If your dog's breath smells a little bit, it is likely caused by emerging oral health issues. Although if they are left unchecked, the smell will become much stronger and your pet's oral health and wellbeing will continue to decline.
If your pup's bad breath smells like feces or urine, it may be a sign of kidney issues as long as you are certain your dog hasn't eaten one of the two (which is a whole other issue).
If your dog's kidneys aren't working properly to filter and process toxins and waste materials, their buildup in their body may be contributing to the bad smell of their breath in addition to putting your dog's health at risk.
If your dog has recently developed seriously bad breath and their new scent is accompanied by concerning symptoms like vomiting and diarrhea, they may have a liver disease at the root cause of their symptoms.
Why Your Dog Needs Routine Professional Cleanings
The reason why your dog has bad breath will largely influence the kind of treatment they will require. Since bad breath is a sign of an underlying health condition rather than a health problem itself, it should dissipate once the underlying problem is successfully treated with a professional Exam and cleaning.

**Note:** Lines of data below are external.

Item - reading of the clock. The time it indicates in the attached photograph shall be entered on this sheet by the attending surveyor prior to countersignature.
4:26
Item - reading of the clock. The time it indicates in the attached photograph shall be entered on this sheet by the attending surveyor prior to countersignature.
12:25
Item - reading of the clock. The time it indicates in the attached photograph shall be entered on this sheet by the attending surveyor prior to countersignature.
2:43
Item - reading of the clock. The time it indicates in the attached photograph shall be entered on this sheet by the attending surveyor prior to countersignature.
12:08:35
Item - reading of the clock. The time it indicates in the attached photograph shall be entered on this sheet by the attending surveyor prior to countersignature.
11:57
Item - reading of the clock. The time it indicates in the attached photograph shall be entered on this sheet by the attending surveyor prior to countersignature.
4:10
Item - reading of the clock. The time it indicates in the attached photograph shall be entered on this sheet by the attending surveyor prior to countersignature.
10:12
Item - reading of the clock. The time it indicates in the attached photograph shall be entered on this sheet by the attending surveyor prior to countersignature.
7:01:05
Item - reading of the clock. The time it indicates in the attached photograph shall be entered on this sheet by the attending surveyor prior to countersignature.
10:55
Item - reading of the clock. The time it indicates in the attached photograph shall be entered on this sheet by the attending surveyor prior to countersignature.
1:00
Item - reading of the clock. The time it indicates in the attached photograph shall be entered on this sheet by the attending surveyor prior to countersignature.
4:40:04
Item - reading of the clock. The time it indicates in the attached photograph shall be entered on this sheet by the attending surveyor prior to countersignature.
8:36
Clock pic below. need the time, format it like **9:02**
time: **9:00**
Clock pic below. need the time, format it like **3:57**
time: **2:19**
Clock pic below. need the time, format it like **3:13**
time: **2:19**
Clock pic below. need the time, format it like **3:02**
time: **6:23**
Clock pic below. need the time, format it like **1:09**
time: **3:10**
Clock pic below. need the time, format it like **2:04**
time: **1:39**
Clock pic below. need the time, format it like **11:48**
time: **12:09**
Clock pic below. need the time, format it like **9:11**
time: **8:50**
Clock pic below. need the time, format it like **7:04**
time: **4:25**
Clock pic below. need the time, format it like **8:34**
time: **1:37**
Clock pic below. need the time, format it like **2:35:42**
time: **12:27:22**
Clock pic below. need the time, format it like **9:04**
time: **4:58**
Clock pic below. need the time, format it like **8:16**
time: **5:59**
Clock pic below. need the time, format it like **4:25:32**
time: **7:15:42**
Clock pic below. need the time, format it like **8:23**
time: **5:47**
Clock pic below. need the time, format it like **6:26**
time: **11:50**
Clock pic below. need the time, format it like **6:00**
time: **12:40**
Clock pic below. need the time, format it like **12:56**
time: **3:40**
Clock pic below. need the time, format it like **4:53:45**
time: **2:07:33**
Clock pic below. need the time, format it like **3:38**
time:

That being said, whenever you notice a change in the smell of your dog's breath you shouldn't assume its cause or that it is normal. Bring your pup to your vet as soon as possible for examination and diagnosis, since a number of causes of bad breath can be very serious health issues.
Treatments at your vets can range from prescription medications, specialized diets, therapies and even surgeries to help treat your pet's condition depending on what part of their body it affects and its severity. Your vet will be able to advise you on what the best course of treatment is for the health issue underlying your pup's bad breath.
How Can I Treat My Dog's Stinky Breath at Home?
While you aren't able to treat kidney or liver disease at home, one way you can help to treat or prevent bad breath in your dog is ensuring your pup gets the routine oral hygiene care they need every day in addition to annual professional dental cleanings.
In a perfect world, you should brush your dog's teeth every day, although it isn't very realistic. Try brushing their teeth as often as possible (especially when they're young pups) to help them get used to the experience of tooth brushing.
Either in addition to this or if you aren't able to train your pup to tolerate brushing, instead of brushing, there are also a wide variety of dental chews and dog food designed to promote oral health available.
Ask your vet what kinds of oral health products they recommend for helping your dog to stave off bad breath.
When it comes to preventing internal organ failure or disease affecting your dog's liver or kidneys, there are also a couple of easy measures you can take to help your pup avoid these causes of bad breath.
Some human medications, common houseplants and foods that are safe for our consumption are actually quite toxic for our pets. Make sure you are aware of what kinds of substances you have in your home that could cause organ disease or failure in your pooch and keep them out of reach as much as possible.
Note: The advice provided in this post is intended for informational purposes and does not constitute medical advice regarding pets. For an accurate diagnosis of your pet's condition, please make an appointment with your vet.